Zündel jetzt auch vor deutschem Gericht

Nach seiner Abschiebung aus Kanada muss sich der Holocaust-Leugner wegen Volksverhetzung und Verunglimpfung des Andenkens Verstorbener in Mannheim verantworten – nach 40 Jahren Hetze im Ausland. Maximalstrafe wären fünf Jahre Haft

AUS FRANKFURT AM MAIN KLAUS-PETER KLINGELSCHMITT

Vor dem Landgericht in Mannheim beginnt heute das Verfahren gegen den Anfang März 2005 aus Kanada nach Deutschland abgeschobenen Rechtsextremisten Ernst Zündel, 66. Die Staatsanwaltschaft wirft ihm Volksverhetzung und Beleidigung und Verunglimpfung des Andenkens verstorbener Menschen vor.

Von Kanada und den USA aus hatte Zündel, der nach wie vor einen deutschen Pass besitzt, knapp 40 Jahre lang in Wort und Schrift und seit Ende 1994 auch im Internet den Holocaust geleugnet und überall in der Welt „Wissenschaftler“ protegiert, die seine in Deutschland strafbewehrten Thesen stützen. Unter anderem gab sein Verlag „Samisdat Publishers“ die kanadische Ausgabe der Hetzschrift „Starben wirklich sechs Millionen Juden?“ des britischen Antisemiten Richard Harwood heraus. Und in seinem Auftrag führte der US-amerikanische Pseudowissenschaftler Fred Leuchter in Auschwitz illegal „Forschungsarbeiten“ durch.

Wegen Volksverhetzung stand Zündel in Deutschland schon einmal vor Gericht. 1991 wurde er vom Amtsgericht in München wegen der Leugnung der Massenmorde an Juden während des Nationalsozialismus zu einer Geldstrafe von 12.600 DM verurteilt. Zündel hatte in Deutschland an einem Neonazi-Kongress teilnehmen wollen, war aber zuvor in der Wohnung der Freundin des an Aids verstorbenen Neonaziführers Michael Kühnen verhaftet worden.

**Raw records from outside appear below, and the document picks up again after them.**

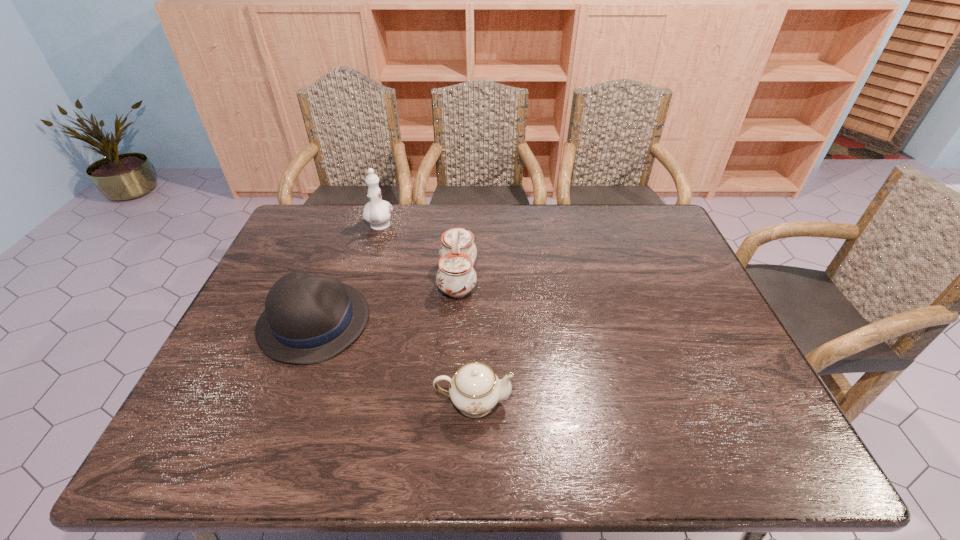
The width and height of the screenshot is (960, 540). I want to click on the tallest object, so click(377, 212).

Locate an element on the screen. the tallest chinaware is located at coordinates (377, 212).

Locate an element on the screen. Image resolution: width=960 pixels, height=540 pixels. the second nearest chinaware is located at coordinates (456, 277).

Locate an element on the screen. This screenshot has height=540, width=960. bowler hat is located at coordinates (308, 319).

The width and height of the screenshot is (960, 540). In order to click on the nearest chinaware in this screenshot , I will do `click(475, 389)`.

Locate an element on the screen. This screenshot has height=540, width=960. the shortest object is located at coordinates (475, 389).

You are a GUI agent. You are given a task and a screenshot of the screen. Output one action in this format:
    pyautogui.click(x=<x>, y=<y>)
    Task: Click on the free space located 0.270m at the spout of the tallest object
    The width and height of the screenshot is (960, 540).
    Given the screenshot: What is the action you would take?
    pyautogui.click(x=359, y=296)

The width and height of the screenshot is (960, 540). I want to click on free space located 0.240m by the handle of the second tallest chinaware, so click(x=558, y=279).

You are a GUI agent. You are given a task and a screenshot of the screen. Output one action in this format:
    pyautogui.click(x=<x>, y=<y>)
    Task: Click on the vacant region located on the front-facing side of the third tallest object
    The width and height of the screenshot is (960, 540).
    Given the screenshot: What is the action you would take?
    pyautogui.click(x=518, y=322)

Locate an element on the screen. The image size is (960, 540). vacant space located 0.300m at the spout of the nearest chinaware is located at coordinates (644, 402).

Dass Zündel wieder in Deutschland vor Gericht steht und sich erneut für seine Hetzpropaganda gegen Juden und die permanente Leugnung des Holocaust verantworten muss, ist nicht etwa den Aktivitäten der deutschen Justiz oder des Justizministeriums zu verdanken. Ein Auslieferungsersuchen an Kanada hat es nicht gegeben. Zündel verfing sich in den USA im Gestrüpp der Einwanderungsbestimmungen, nachdem er im Jahre 2000 Kanada wegen des Verbots seiner hetzerischen Website verlassen und ein Jahr später die bekennende US-Rechtsextremistin Ingrid Rimland geheiratet hatte.

Rimland hatte zuvor schon für Zündel gearbeitet und für die Website teilweise verantwortlich gezeichnet. Weil er es dann 2003 verabsäumte, sein Besuchervisum verlängern zu lassen und er zudem in seinem Antrag auf Einbürgerung im US-Bundesstaat Tennessee falsche Angaben gemacht haben soll, schoben ihn die US-Behörden umgehend nach Kanada ab. In Toronto wurde ihm dann endlich wegen der auch in Kanada verbotenen „Verbreitung antisemitischen Materials“ auf der Website „Zundelsite“ der Prozess gemacht.

Wegen der ihm drohenden Abschiebung nach Deutschland beantragte der Rechtsextremist Asyl – vergeblich. Ein kanadischer Bundesrichter stufte Zündel umgehend als „Rassisten“ und als „Gefahr für die nationale Sicherheit Kanadas“ ein. Die Ausweisung wurde verfügt. Nun muss sich der seit dem März in Mannheim in Untersuchungshaft einsitzende Zündel also in Deutschland vor allem für seine Propaganda im Internet vor Gericht verantworten. Für jede Äußerung, die den Straftatbestand der Volksverhetzung erfülle, sei das deutsche Strafrecht voll anwendbar, so die Auffassung der rührigen Mannheimer Staatsanwaltschaft. Sie beantragte schon vor Jahren den Haftbefehl, weil die „Zundelsite“ auch in Baden aufgerufen werden konnte.

Der Prozess, der unter außerordentlichen Sicherheitsvorkehrungen stattfindet, ist auf fünf Verhandlungstage terminiert. Am 24. November soll das Urteil verkündet werden. Im ausschließlich für Zündel ungünstigsten Fall verschwände er für fünf Jahre hinter Gittern.